Aus Online Mathematik Brückenkurs 2

If we set \displaystyle u=\text{2}x+\text{3} , the integral simplifies to \displaystyle e^{u}. However, this is only part of the truth. We must in addition take account of the relation between the integration element \displaystyle dx\text{ } and \displaystyle du, which can give undesired effects.

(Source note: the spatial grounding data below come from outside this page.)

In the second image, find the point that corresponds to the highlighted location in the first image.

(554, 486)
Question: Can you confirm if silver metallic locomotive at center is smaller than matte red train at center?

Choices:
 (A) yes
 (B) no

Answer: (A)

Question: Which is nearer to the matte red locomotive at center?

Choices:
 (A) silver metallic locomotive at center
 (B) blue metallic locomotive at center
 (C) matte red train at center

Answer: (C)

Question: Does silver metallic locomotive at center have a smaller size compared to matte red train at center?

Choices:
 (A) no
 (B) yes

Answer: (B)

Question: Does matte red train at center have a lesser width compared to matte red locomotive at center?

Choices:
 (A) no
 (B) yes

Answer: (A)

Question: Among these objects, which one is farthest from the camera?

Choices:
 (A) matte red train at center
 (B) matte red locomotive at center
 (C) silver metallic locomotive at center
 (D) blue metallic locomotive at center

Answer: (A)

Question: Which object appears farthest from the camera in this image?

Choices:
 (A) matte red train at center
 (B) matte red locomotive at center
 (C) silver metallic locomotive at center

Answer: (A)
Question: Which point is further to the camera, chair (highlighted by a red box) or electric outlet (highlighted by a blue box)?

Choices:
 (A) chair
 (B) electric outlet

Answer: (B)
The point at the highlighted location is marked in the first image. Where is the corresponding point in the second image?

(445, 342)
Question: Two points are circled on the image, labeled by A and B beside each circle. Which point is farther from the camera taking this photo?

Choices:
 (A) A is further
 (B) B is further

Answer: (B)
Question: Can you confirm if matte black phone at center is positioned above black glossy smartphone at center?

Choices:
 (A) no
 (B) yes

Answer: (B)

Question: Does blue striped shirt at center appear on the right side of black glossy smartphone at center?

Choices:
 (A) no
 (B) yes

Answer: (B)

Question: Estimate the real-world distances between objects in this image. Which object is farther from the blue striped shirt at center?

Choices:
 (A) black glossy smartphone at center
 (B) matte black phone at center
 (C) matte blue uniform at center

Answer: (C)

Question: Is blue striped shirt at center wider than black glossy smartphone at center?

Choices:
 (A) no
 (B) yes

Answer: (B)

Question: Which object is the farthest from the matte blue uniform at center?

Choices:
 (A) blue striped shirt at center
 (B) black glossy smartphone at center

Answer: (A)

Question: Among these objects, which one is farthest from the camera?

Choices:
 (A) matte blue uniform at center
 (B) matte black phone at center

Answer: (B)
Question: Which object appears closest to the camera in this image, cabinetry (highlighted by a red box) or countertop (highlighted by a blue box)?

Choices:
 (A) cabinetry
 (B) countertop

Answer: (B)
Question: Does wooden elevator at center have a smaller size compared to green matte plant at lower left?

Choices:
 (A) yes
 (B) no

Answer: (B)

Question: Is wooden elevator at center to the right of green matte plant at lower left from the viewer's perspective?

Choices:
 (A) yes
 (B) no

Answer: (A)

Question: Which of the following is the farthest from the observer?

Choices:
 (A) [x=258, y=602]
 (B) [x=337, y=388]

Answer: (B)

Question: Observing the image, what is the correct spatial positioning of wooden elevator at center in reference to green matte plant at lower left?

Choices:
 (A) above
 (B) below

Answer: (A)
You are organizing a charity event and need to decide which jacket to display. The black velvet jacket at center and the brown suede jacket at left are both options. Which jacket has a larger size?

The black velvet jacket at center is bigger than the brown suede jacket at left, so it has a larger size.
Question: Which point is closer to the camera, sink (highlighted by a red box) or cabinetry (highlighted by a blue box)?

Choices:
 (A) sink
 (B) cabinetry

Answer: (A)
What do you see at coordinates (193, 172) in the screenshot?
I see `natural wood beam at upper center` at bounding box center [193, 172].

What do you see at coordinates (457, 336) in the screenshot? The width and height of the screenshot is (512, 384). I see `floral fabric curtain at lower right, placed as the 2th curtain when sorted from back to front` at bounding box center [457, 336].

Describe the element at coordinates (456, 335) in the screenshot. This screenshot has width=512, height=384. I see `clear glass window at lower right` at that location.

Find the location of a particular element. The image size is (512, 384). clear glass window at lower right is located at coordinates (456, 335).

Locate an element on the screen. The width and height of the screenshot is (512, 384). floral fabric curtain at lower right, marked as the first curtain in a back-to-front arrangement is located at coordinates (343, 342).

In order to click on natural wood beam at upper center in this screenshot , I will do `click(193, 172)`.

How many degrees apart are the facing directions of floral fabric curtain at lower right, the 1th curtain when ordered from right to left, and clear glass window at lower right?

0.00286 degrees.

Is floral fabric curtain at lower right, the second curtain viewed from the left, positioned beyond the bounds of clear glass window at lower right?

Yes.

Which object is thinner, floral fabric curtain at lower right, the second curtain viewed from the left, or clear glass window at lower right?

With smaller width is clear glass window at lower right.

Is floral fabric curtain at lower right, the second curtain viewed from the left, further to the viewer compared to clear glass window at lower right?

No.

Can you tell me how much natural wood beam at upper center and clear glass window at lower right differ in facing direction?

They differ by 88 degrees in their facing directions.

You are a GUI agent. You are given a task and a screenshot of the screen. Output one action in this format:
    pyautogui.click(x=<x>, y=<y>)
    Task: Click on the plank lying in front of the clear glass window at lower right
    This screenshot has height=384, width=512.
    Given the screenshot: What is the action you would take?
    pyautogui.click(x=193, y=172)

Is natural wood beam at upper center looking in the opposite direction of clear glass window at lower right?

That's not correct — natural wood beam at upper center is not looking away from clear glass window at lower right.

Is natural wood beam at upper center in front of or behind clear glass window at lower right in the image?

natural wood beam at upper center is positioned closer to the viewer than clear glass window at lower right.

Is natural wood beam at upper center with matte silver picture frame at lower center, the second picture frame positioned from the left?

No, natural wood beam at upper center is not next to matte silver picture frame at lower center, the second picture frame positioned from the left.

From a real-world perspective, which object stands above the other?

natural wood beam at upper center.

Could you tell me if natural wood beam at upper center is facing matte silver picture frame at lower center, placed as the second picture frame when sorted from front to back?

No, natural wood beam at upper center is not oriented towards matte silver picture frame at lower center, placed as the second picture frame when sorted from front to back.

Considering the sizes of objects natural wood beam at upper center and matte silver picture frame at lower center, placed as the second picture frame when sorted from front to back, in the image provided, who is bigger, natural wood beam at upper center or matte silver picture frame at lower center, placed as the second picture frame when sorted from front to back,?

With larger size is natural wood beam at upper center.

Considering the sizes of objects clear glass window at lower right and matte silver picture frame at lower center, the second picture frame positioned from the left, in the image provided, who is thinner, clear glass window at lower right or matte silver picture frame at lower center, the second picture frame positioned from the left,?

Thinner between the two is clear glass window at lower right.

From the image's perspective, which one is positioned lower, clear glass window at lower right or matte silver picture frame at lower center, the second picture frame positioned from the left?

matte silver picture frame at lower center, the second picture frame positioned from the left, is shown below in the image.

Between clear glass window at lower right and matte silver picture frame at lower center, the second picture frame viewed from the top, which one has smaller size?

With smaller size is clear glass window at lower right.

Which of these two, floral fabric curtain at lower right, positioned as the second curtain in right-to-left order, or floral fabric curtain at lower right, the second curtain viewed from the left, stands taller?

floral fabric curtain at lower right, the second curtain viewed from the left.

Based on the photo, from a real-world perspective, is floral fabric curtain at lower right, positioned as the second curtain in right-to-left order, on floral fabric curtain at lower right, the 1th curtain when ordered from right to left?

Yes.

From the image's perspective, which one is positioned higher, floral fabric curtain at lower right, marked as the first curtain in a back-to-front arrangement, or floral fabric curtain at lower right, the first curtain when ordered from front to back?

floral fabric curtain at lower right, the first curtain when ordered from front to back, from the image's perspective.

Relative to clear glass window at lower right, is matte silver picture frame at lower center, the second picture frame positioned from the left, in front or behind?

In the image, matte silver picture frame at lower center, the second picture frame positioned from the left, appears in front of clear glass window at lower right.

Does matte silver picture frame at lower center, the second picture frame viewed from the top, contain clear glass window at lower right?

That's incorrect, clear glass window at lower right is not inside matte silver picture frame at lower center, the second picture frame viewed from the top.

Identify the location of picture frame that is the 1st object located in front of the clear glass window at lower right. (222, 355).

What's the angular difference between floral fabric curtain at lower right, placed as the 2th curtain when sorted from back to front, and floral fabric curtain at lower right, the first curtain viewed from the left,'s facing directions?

In this case, however, we have

\displaystyle du=\left( \text{2}x+\text{3} \right)^{\prime }\,dx=2\,dx

which only affects by a constant factor, so the substitution \displaystyle u=\text{2}x+\text{3} seems to work, in spite of everything:

\displaystyle \begin{align} & \int\limits_{0}^{{1}/{2}\;}{e^{\text{2}x+\text{3}}}\,dx=\left\{ \begin{matrix} u=\text{2}x+\text{3} \\ du=2\,dx \\ \end{matrix} \right\}=\frac{1}{2}\int\limits_{3}^{4}{e^{u}\,du} \\ & =\frac{1}{2}\left[ e^{u} \right]_{3}^{4}=\frac{1}{2}\left( e^{4}-e^{3} \right) \\ \end{align}

NOTE: Another possible substitution is \displaystyle u=e^{2x+3} which also happens to work (usually, such an extensive substitution almost always fails).